** Opening TASK DATA block **

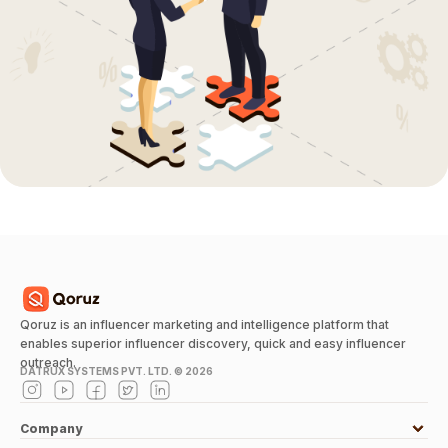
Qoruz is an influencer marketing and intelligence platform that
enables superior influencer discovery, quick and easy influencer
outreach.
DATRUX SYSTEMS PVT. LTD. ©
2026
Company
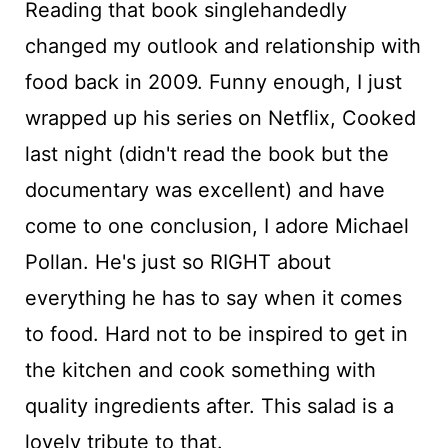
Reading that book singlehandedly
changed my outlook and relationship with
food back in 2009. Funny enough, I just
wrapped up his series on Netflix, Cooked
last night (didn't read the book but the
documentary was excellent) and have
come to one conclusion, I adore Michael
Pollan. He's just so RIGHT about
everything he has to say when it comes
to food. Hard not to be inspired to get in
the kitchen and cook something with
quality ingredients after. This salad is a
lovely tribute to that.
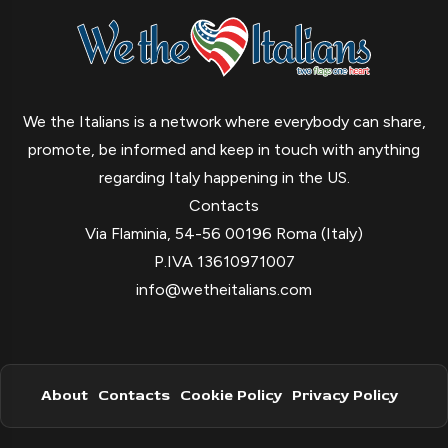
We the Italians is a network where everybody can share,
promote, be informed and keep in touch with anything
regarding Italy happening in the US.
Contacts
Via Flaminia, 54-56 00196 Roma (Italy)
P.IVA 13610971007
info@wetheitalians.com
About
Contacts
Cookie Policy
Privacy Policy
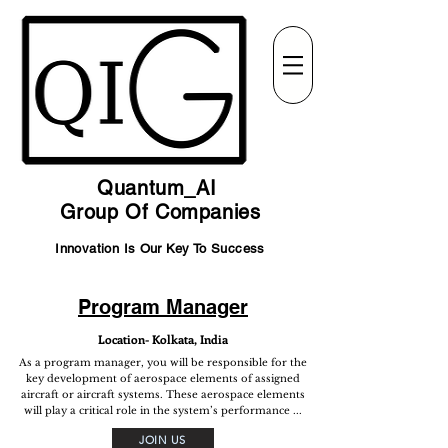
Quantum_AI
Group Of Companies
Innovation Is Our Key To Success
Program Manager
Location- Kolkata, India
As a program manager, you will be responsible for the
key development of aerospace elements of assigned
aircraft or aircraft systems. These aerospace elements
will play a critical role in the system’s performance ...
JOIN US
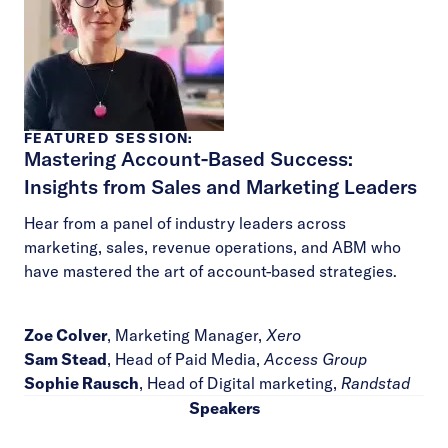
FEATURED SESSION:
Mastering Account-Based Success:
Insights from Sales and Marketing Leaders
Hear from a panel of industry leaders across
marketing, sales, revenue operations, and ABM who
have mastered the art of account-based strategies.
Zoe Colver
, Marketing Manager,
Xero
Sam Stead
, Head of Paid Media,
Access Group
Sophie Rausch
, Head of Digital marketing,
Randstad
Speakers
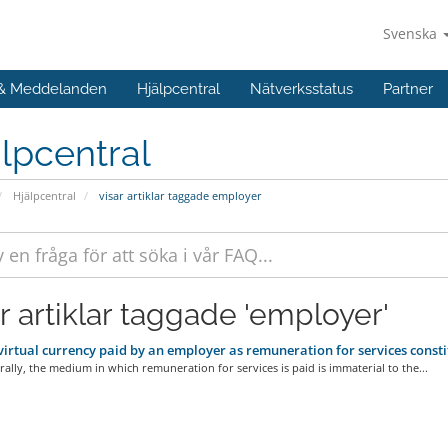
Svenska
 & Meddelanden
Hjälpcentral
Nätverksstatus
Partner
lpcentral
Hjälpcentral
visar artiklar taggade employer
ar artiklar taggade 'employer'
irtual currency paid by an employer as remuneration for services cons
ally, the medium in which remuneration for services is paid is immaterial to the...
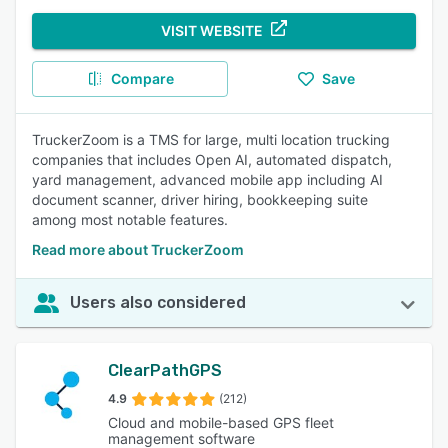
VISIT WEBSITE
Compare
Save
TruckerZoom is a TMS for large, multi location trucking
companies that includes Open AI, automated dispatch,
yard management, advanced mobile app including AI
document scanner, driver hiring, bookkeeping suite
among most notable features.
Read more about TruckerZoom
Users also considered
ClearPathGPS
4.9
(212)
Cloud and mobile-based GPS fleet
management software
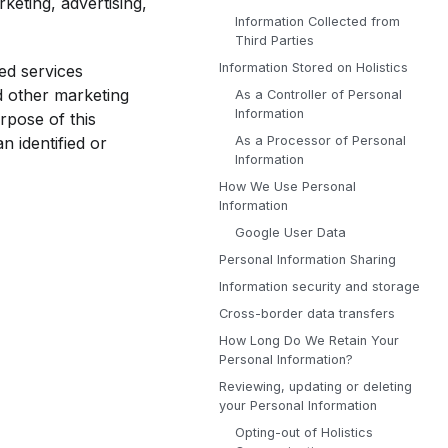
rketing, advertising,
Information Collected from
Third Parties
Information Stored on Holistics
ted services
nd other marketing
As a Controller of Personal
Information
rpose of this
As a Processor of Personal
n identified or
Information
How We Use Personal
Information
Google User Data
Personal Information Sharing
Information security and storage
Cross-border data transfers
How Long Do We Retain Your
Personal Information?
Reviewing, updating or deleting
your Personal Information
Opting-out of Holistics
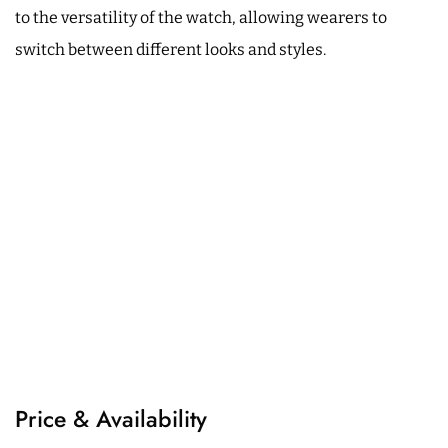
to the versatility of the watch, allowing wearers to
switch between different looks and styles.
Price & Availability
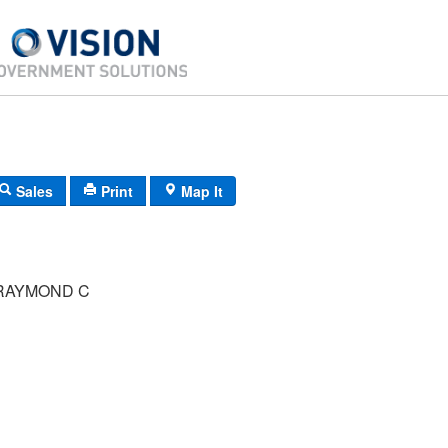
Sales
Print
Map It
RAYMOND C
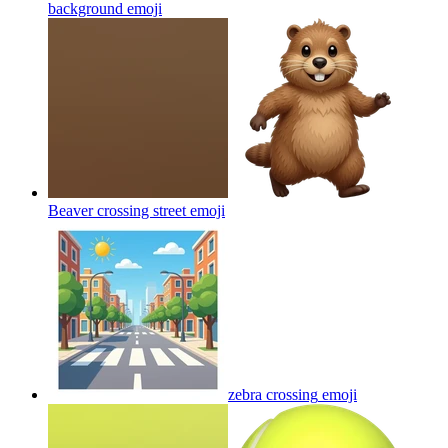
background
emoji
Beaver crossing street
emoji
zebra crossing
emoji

** Closing TASK DATA block **

Leaving out all pictures, print exactly the lines above from the one containing "Personal Information?" through the last line of the entries.

> _REPLY_:
Personal Information?
Reviewing, updating or deleting
your Personal Information
Opting-out of Holistics
to the versatility of the watch, allowing wearers to
switch between different looks and styles.
Price & Availability
Sales
Print
Map It
RAYMOND C
background
emoji
Beaver crossing street
emoji
zebra crossing
emoji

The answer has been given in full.